Smith lectured in jurisprudence at the University of Glasgow from 1751 to 1764, and various records of these lectures survive. Since Smith never completed a treatise on law, these records are the principal source for his theory of lawmaking. In his final year at Glasgow, Smith undertook to reorganize the course of lectures: he began with a series of lectures on forms of government, where formerly these lectures had fallen at the very end. He explained that his reorganized lectures followed the method of the civilians (i.e., contemporary writers on Roman law), and that this method was to be preferred. This paper discusses Smith’s theory of lawmaking and seeks to explain why he undertook to reorganize his lectures.
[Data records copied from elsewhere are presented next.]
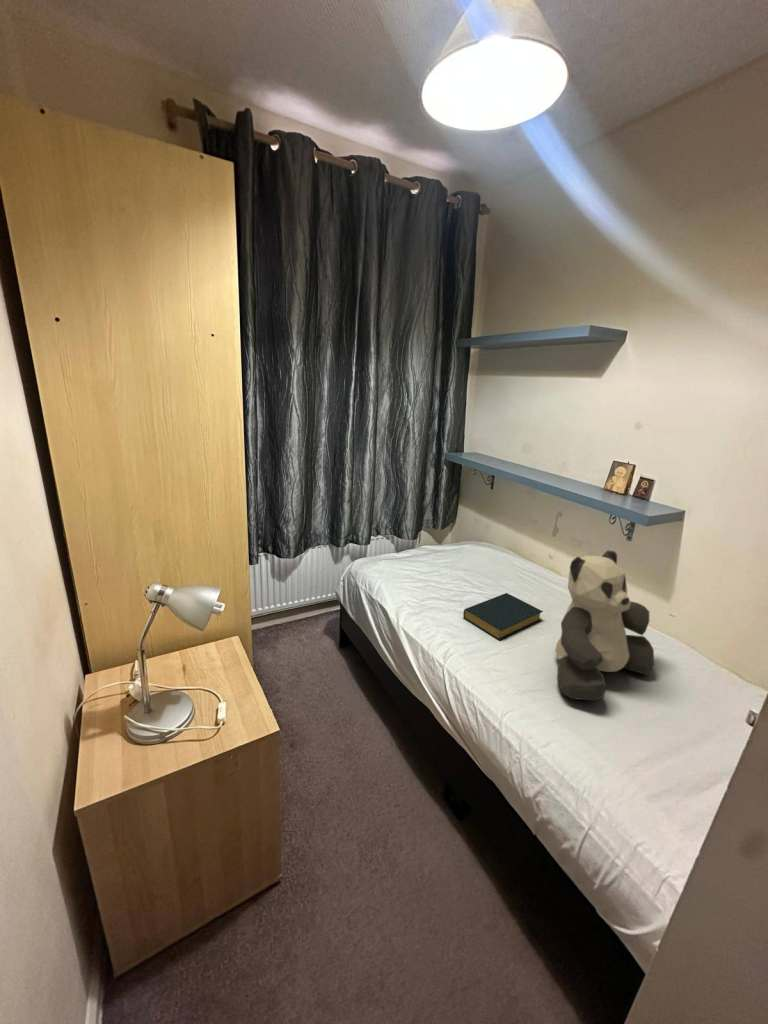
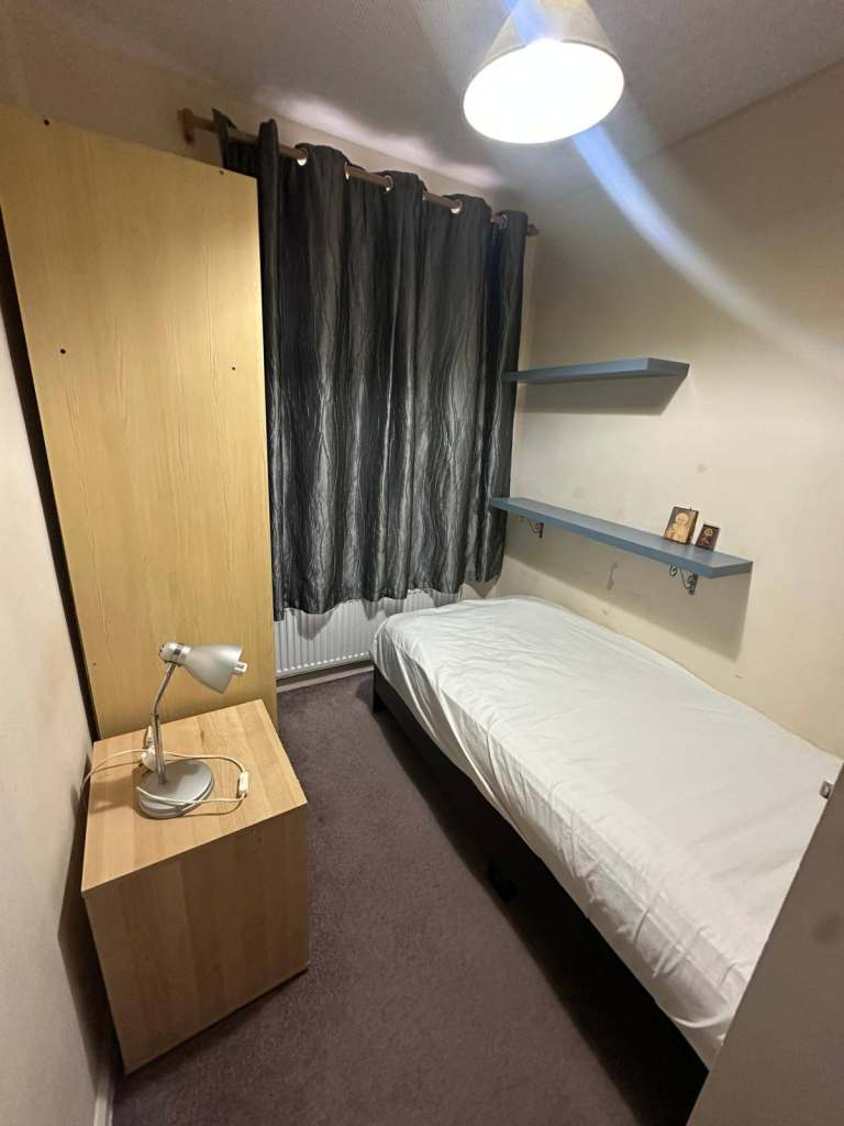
- teddy bear [554,549,655,702]
- hardback book [462,592,544,641]
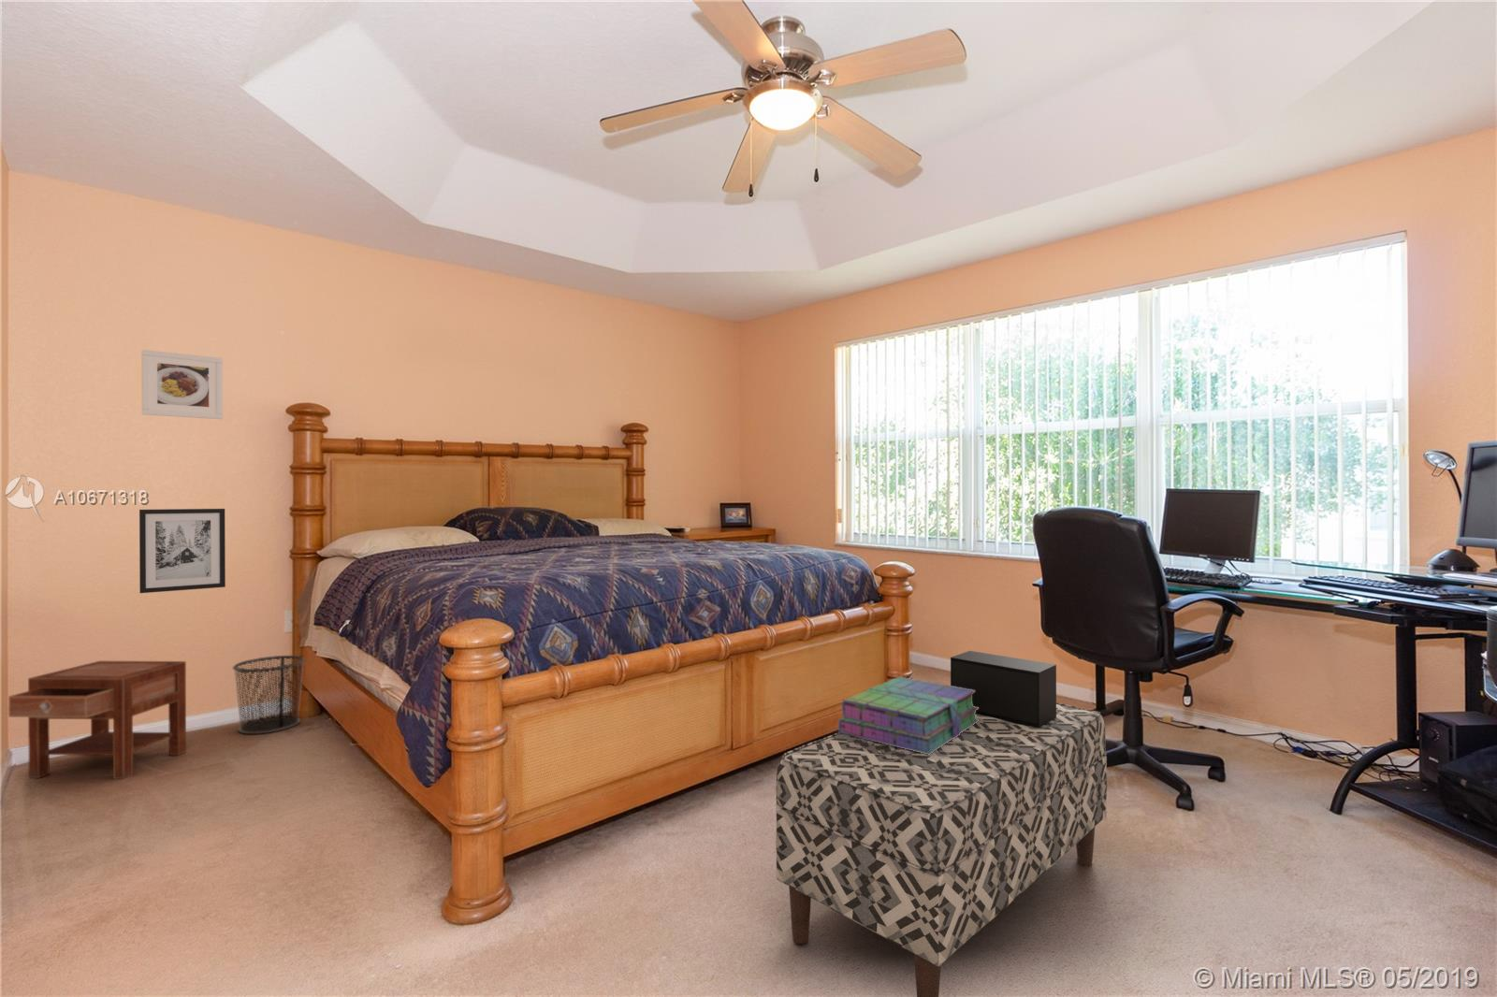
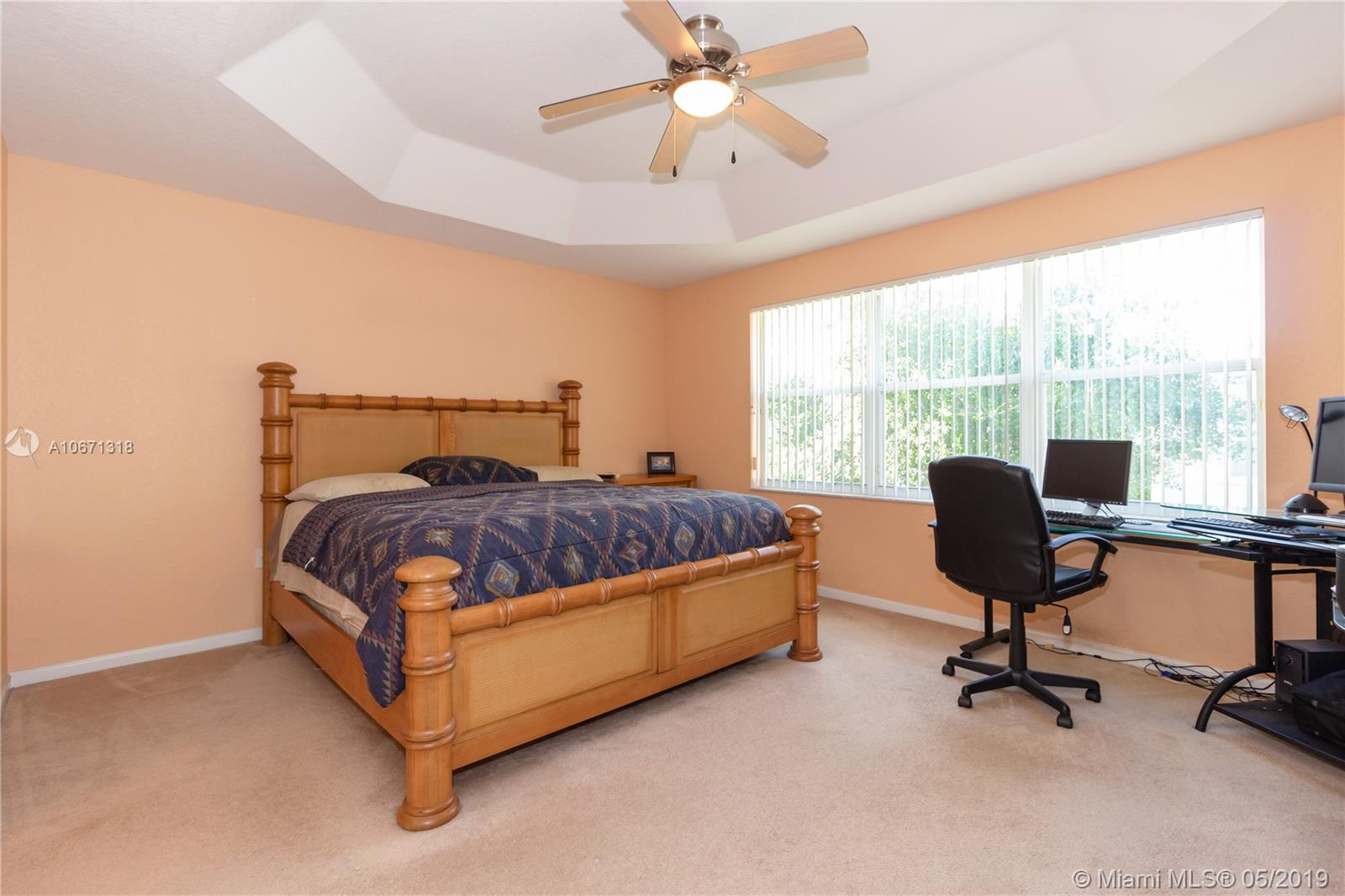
- bench [775,701,1107,997]
- stack of books [837,677,978,754]
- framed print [140,349,224,419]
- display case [949,650,1057,728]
- waste bin [232,654,306,736]
- wall art [138,507,226,594]
- nightstand [8,660,187,780]
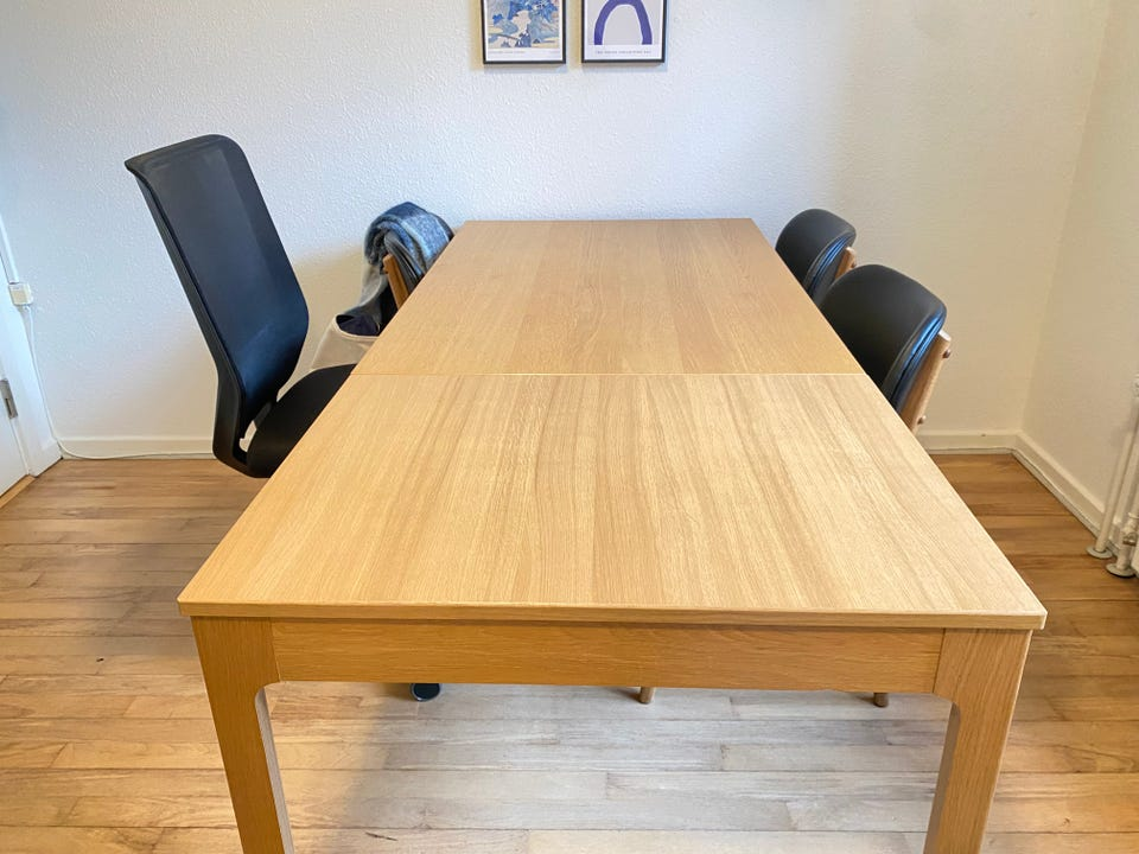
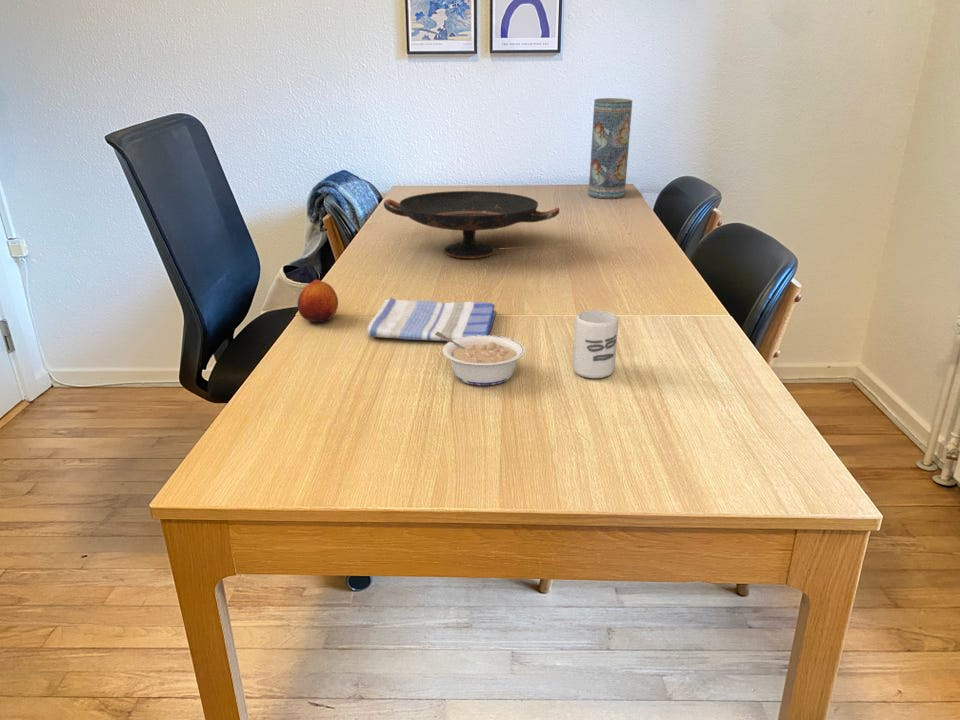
+ legume [435,332,526,387]
+ dish towel [366,297,498,342]
+ vase [588,97,633,199]
+ cup [572,309,619,379]
+ fruit [296,279,339,323]
+ decorative bowl [383,190,560,260]
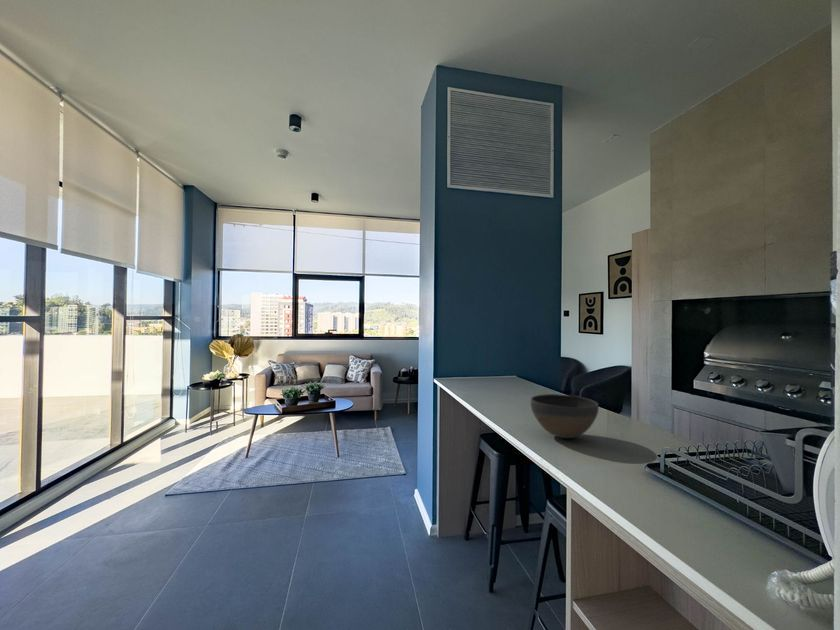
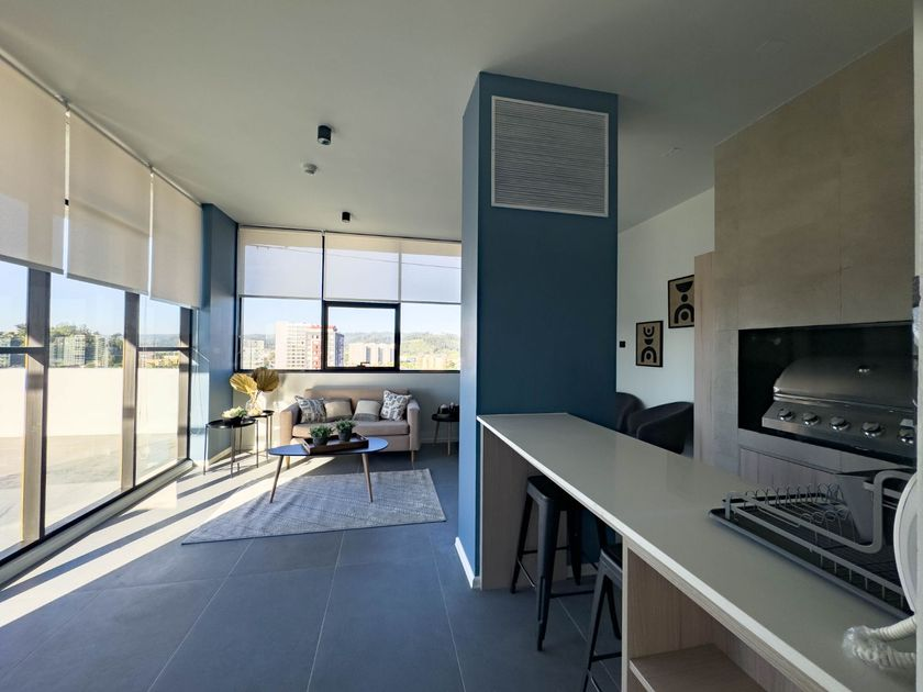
- bowl [530,393,600,439]
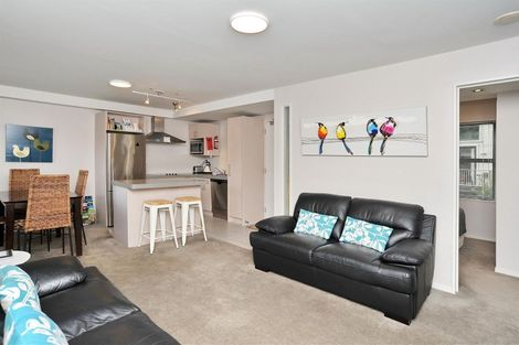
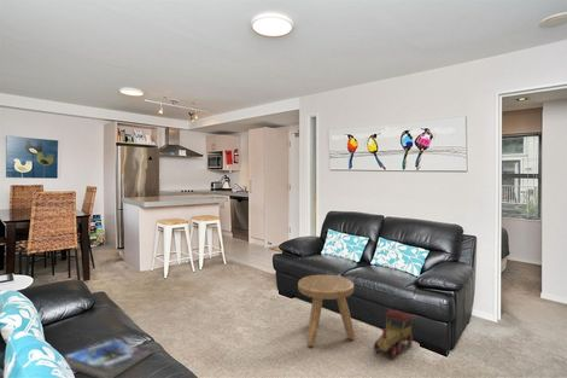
+ stool [297,274,356,348]
+ magazine [64,339,153,378]
+ toy train [373,308,415,360]
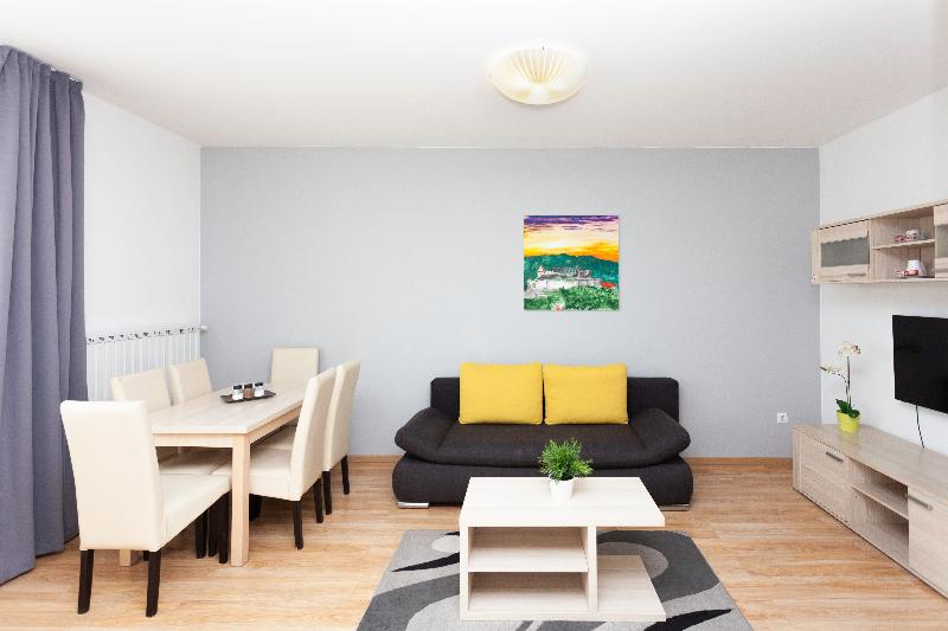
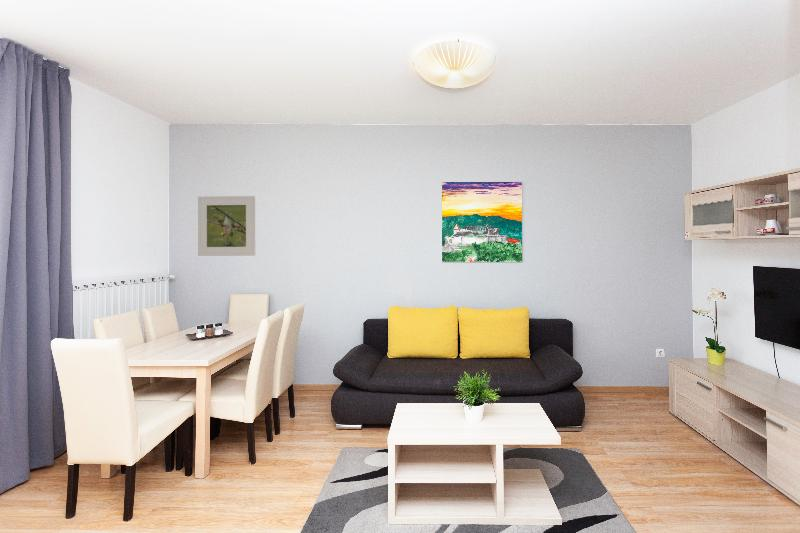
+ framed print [197,195,256,257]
Some scholars have argued that Smith had a substantive reason for his decision, i.e., that the change was demanded by his developing theory of law. This paper, to the contrary, argues that his decision was far more innocent. He had occasionally sought to explain how certain laws came about by reference to the ages of society. This is the theory that societies tend to present themselves under the model of one of four ages, each age identifiable by a certain mode of subsistence. This stadial theory, however, though adequate to explain the genesis of a handful of rights, was inadequate to explain the genesis of most laws. For the latter, Smith used a more immediate cause: form of government. Yet exposition of this thesis was difficult when the lectures on government were postponed to the end. Smith’s decision to reorganize the course of lectures helped to cure the problem. The method of the civilians, whom Smith claims to be following, is the method of contemporary institutional literature. Civilian works that were written to follow the order of Justinian’s Institutes began, as the Institutes began, with a discussion of government.